The third annual Athletics Data Conference – AthTech18 – bringing together some of the leading technology experts in the sport for a two-day event in the northern Spanish city of Gijon on 9-10 October.
A wide variety of topics were covered but for many participants the three most crucial areas were: open standards and standardisation in formatting of athletics data; the General Data Protection Regulation (GDPR), which was implemented across the European Union earlier this year, and competition management.
The two organisers of the conference – in conjunction with European Athletics – Martin Alvarez-Espinar of local Technology Centre CTIC/W3C Spain and Andy Robinson of British athletics data company OpenTrack, looked at data standards within the sport and data sharing, as well as provided proposals and suggestions for European-wide standardisation initiatives.
“By having standards, and making it mostly open data, we open the door to anyone, to do anything with the data, in real time,” commented Robinson, explaining the rationale for moving towards standardisation. “At the end of the day, we save time and make athletics a more efficient sport in so many areas.”
“We speak a lot about a digital future but there is still no central data platform,” he added. “And some major athletics federations are still doing their rankings by hand.”

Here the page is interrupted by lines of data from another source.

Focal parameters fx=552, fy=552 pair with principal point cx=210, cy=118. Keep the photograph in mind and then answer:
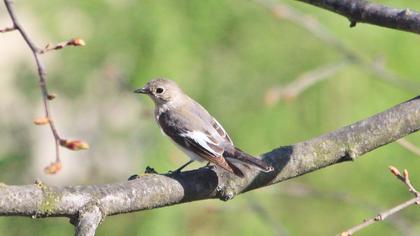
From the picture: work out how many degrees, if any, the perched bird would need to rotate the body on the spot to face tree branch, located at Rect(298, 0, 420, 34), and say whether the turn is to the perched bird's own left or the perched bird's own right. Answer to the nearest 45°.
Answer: approximately 135° to the perched bird's own left

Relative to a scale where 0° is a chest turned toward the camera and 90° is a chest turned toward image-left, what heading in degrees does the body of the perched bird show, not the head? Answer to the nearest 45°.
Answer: approximately 90°

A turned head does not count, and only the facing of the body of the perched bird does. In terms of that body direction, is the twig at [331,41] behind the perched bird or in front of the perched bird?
behind
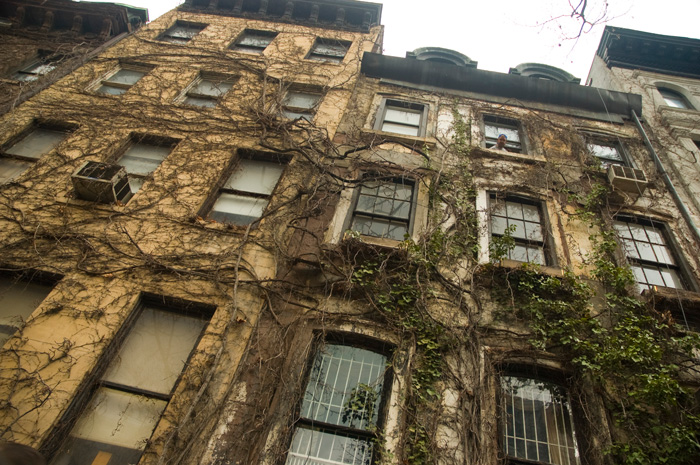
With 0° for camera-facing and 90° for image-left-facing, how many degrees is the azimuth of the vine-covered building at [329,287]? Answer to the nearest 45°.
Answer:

Legal counsel David Brunsdon, Head of Compliance at First Rate Exchange Services, took the delegates – from 18 different countries including representatives of 13 European Athletics Member Federations through GDPR and what it means for athletics.

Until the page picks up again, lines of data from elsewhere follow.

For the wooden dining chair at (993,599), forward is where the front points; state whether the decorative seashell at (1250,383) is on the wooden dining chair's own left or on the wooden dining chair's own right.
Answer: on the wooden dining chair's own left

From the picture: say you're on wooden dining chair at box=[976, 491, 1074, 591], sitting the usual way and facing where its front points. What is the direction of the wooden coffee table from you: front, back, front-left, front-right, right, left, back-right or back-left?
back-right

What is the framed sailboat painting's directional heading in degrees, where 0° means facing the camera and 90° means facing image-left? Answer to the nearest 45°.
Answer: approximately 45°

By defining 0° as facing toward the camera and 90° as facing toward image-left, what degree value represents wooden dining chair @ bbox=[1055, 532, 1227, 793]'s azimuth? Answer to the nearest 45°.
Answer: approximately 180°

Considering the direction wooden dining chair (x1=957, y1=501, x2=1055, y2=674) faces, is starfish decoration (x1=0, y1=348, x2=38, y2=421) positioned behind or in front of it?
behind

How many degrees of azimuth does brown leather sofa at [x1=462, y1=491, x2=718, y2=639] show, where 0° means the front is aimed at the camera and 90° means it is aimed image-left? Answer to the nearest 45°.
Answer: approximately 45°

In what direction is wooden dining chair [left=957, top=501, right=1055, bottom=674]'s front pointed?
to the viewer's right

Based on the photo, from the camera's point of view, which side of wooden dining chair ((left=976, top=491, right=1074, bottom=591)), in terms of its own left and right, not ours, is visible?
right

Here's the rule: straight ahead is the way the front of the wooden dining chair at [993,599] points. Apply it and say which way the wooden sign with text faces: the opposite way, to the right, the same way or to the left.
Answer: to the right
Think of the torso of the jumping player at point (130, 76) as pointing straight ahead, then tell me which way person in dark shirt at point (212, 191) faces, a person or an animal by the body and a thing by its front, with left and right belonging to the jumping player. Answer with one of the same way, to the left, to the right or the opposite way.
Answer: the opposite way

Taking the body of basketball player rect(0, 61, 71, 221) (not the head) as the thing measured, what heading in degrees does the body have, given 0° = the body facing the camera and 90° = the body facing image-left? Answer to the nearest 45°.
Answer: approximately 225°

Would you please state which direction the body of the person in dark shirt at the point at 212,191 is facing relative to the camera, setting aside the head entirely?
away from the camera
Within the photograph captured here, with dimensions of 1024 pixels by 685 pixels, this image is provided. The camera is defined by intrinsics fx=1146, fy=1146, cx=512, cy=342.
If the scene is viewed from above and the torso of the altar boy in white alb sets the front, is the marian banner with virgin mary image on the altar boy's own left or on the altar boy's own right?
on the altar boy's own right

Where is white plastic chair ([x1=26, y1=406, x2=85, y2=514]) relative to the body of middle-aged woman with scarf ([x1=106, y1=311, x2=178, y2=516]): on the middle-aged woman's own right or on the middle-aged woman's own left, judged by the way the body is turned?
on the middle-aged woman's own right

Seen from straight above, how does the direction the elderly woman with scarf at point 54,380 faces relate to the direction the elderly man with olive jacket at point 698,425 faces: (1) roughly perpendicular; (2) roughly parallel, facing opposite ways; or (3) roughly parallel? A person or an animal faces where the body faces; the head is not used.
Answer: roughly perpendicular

“GDPR was not designed for sport primarily, and the European regulators are in some cases sympathetic to the situation with sport, but it could have serious implications and we have to be aware of what those are,” reflected Brunsdon.
Robinson also looked calendar management and the technology that could help standardise and harmonise athletics calendars at an international, national and local level ad well as putting a cogent case for standardising and facility information and producing a global calendar.

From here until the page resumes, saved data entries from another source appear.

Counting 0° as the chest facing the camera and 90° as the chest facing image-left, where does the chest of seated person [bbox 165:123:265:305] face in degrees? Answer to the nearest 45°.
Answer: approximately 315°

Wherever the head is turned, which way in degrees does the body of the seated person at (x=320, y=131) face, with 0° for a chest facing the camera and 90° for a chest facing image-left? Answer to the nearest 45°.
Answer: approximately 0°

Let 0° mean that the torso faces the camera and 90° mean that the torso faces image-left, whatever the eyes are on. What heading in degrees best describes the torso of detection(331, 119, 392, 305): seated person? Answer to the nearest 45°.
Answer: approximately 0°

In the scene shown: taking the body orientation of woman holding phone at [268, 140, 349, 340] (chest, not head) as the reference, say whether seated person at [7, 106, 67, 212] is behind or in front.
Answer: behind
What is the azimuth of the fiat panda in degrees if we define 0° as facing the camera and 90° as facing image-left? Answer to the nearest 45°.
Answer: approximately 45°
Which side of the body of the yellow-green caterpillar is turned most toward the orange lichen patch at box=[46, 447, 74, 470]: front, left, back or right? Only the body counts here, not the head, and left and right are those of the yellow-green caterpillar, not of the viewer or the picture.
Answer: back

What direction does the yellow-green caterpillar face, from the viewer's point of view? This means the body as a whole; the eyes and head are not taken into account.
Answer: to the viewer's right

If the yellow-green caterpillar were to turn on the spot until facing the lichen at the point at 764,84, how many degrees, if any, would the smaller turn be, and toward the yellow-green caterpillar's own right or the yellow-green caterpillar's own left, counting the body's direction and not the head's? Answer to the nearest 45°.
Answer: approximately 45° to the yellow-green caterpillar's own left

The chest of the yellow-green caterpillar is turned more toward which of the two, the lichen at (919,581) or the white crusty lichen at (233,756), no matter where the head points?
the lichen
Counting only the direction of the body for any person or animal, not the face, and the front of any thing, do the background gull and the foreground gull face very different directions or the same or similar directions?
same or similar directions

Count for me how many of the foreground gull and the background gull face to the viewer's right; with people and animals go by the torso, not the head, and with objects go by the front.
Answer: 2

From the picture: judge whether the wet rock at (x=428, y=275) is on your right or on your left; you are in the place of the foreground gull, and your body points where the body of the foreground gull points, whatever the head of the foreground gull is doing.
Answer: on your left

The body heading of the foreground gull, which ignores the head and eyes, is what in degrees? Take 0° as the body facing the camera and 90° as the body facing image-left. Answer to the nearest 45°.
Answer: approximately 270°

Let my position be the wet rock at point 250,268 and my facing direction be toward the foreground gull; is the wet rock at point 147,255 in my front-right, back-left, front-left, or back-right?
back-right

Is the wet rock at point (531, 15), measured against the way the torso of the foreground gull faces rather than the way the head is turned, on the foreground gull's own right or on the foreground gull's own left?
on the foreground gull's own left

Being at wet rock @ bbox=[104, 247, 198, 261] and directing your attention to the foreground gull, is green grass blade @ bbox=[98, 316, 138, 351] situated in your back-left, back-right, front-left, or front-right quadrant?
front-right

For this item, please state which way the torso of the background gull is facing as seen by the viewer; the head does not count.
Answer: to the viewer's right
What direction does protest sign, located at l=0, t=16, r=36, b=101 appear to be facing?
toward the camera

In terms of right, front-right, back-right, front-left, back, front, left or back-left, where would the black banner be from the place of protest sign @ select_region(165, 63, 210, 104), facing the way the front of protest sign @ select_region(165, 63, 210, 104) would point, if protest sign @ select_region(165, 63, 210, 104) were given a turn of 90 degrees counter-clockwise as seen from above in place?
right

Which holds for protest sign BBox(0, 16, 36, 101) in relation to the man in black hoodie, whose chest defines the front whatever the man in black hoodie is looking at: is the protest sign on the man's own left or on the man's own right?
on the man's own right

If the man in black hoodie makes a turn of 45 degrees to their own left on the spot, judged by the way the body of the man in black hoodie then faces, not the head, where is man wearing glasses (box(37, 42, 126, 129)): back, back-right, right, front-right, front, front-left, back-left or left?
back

Spanish athletics federation Director of Competition Anacleto Jimenez, himself a former European indoor 3000m gold medallist then gave a federation perspective, demonstrating the approach of one of the largest European Athletics Member Federations to service and competition management.
The conference was also a forum for commercial companies to not only show and market their products but also part of the discussion about data standardisation and facilities documentation.
Several companies demonstrated their timing systems and relevant innovations at the AthTech Run – a mixed gender and multi-age group road relay – held on the first evening over 10 laps (10x975m) of the nearby El Kilometrin alongside the Rio Piles in the city.
The conference was concluded by presentations on how organisations can get the most out of their data with respect to engaging the media by the well-known athletics writer and commentator Phil Minshull and the renowned statistician Mirko Jalava, who heads European Athletics statistics partner Tilastopaja.
“I see this conference shaping the way we bring new elements and new technology into athletics as well as helping Member Federations develop their own initiatives,” said European Athletics Technology Manager Nicolas Launois.
Adding a global perspective on what has generally been seen as European-driven initiatives, and also providing an overview of the IAAF Digital Strategy, was the IAAF Chief Information Officer An Dang Duy, who commented as part of his keynote address on the opening morning: “This is a unique event, European Athletics are the only Area Association hosting such a conference; there is not anything like it anywhere else in the world.”
Duy elaborated on the IAAF Digital Strategy in terms of new initiatives in engaging the sport’s audience, using data to propel innovative TV graphics as well as core issues such as at athlete and participant data and the moves towards a Universal ID.